Task> Starting from the line with "Various pink men keeping everything in" and going up to and including the line with "and invertebrates, including", copy the listing below exactly. Leave all images out.

Dataset extract>

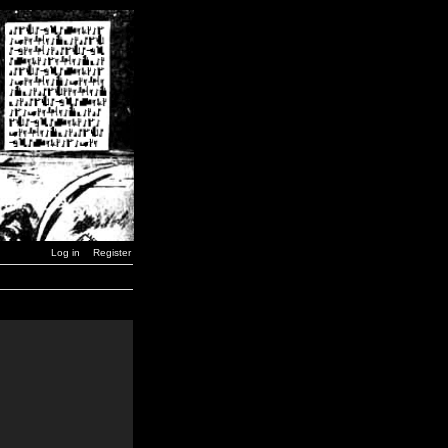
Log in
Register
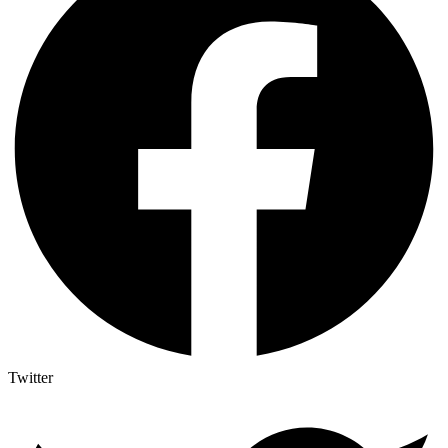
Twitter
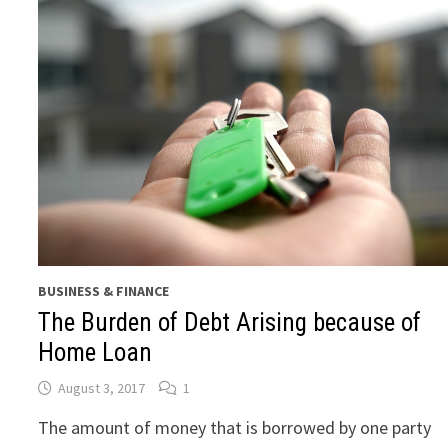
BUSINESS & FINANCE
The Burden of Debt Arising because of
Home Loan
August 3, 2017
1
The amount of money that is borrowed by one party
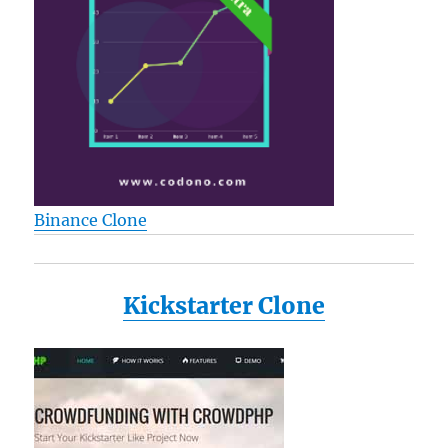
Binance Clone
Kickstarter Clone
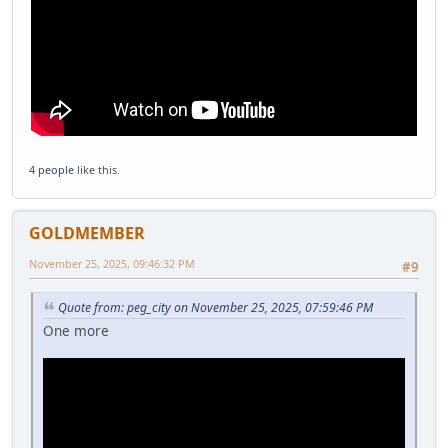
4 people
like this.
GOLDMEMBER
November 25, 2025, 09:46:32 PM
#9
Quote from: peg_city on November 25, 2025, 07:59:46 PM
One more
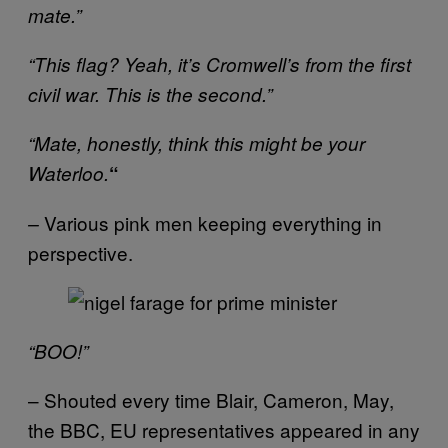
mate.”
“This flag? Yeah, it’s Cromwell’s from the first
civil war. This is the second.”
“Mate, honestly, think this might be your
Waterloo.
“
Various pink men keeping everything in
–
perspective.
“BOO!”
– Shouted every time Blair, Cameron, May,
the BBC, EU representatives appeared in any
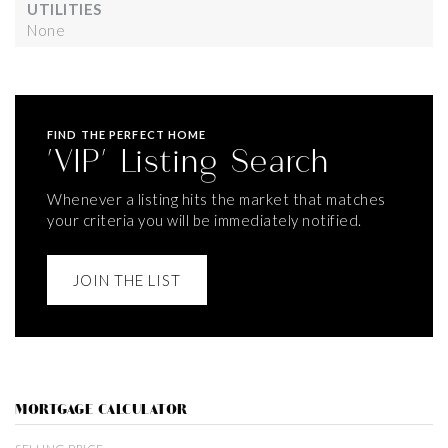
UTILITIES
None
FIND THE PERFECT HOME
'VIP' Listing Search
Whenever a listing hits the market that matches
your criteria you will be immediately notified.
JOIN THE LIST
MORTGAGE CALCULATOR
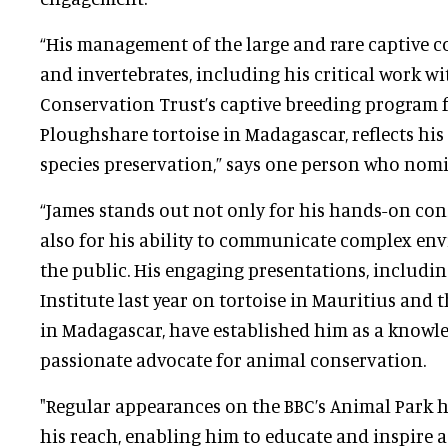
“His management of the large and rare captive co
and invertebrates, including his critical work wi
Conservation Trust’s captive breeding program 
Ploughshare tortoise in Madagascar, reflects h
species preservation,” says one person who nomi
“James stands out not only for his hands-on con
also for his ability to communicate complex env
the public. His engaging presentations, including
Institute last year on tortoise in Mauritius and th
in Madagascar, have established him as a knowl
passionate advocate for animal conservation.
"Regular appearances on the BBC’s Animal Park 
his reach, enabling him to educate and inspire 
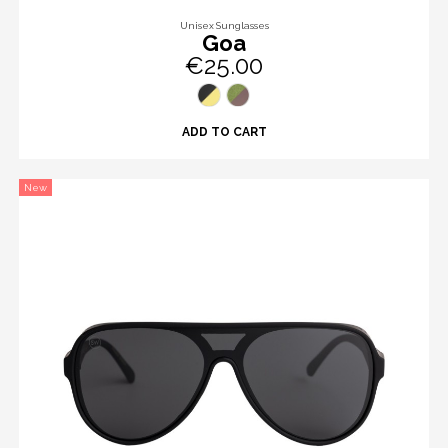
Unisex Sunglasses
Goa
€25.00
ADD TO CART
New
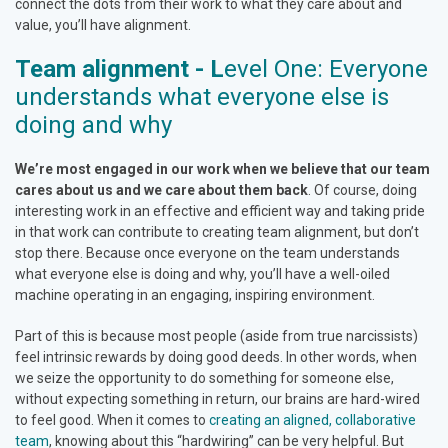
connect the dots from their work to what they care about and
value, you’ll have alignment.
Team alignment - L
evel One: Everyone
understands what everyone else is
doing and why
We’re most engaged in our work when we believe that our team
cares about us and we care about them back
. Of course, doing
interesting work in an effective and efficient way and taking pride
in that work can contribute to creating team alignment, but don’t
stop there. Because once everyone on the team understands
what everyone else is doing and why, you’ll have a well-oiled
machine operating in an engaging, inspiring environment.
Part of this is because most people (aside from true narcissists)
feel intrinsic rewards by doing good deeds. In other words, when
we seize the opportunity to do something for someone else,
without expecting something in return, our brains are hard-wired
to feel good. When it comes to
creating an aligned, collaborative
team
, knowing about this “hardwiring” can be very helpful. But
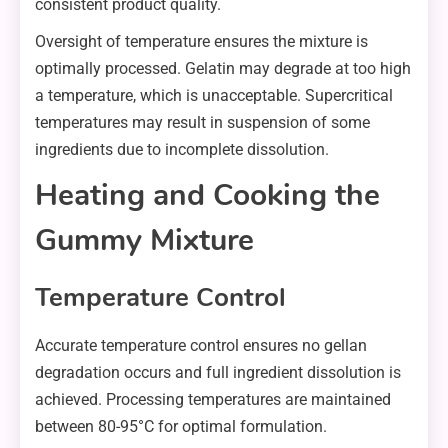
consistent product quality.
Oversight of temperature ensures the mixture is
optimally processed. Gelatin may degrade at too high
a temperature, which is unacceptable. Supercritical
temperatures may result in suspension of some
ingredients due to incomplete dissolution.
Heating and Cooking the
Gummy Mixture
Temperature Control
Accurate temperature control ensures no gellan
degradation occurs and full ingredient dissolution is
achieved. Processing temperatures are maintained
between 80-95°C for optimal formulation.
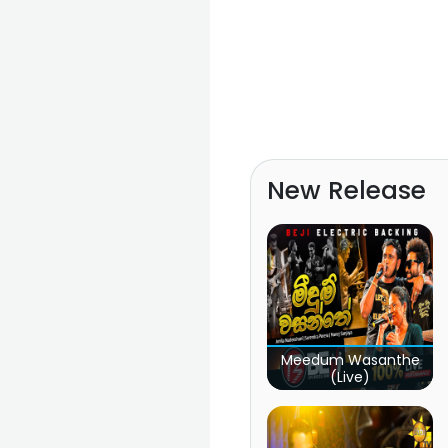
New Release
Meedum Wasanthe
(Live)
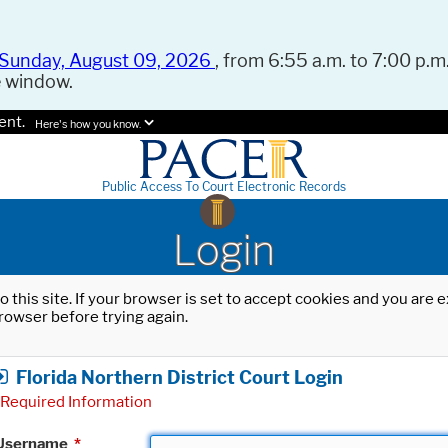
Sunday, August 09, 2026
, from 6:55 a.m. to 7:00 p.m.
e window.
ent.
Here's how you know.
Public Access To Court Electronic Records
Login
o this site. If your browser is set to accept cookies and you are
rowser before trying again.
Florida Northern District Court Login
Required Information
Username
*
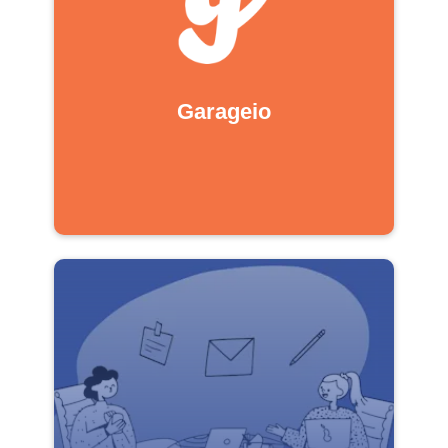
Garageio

...

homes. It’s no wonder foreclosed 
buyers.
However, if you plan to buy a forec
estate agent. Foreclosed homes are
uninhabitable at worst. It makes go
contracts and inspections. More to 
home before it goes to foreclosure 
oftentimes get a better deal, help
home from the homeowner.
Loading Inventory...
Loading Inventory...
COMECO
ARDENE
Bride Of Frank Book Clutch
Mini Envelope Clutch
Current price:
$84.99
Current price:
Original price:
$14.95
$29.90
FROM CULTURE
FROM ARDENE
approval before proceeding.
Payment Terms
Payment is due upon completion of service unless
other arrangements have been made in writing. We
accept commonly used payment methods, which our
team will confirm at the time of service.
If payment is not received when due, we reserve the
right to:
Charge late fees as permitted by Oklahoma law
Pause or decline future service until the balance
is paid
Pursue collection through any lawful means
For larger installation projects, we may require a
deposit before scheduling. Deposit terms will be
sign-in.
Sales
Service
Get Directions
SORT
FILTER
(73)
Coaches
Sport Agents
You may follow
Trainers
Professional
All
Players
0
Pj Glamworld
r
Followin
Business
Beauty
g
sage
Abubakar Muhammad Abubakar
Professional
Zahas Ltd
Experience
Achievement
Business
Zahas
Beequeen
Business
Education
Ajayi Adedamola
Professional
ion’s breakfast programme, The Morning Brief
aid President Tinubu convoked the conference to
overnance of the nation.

Exercise output>
Various pink men keeping everything in
–
perspective.
“BOO!”
– Shouted every time Blair, Cameron, May,
the BBC, EU representatives appeared in any
UTILITIES
None
FIND THE PERFECT HOME
'VIP' Listing Search
Whenever a listing hits the market that matches
your criteria you will be immediately notified.
JOIN THE LIST
MORTGAGE CALCULATOR
“His management of the large and rare captive co
and invertebrates, including his critical work wi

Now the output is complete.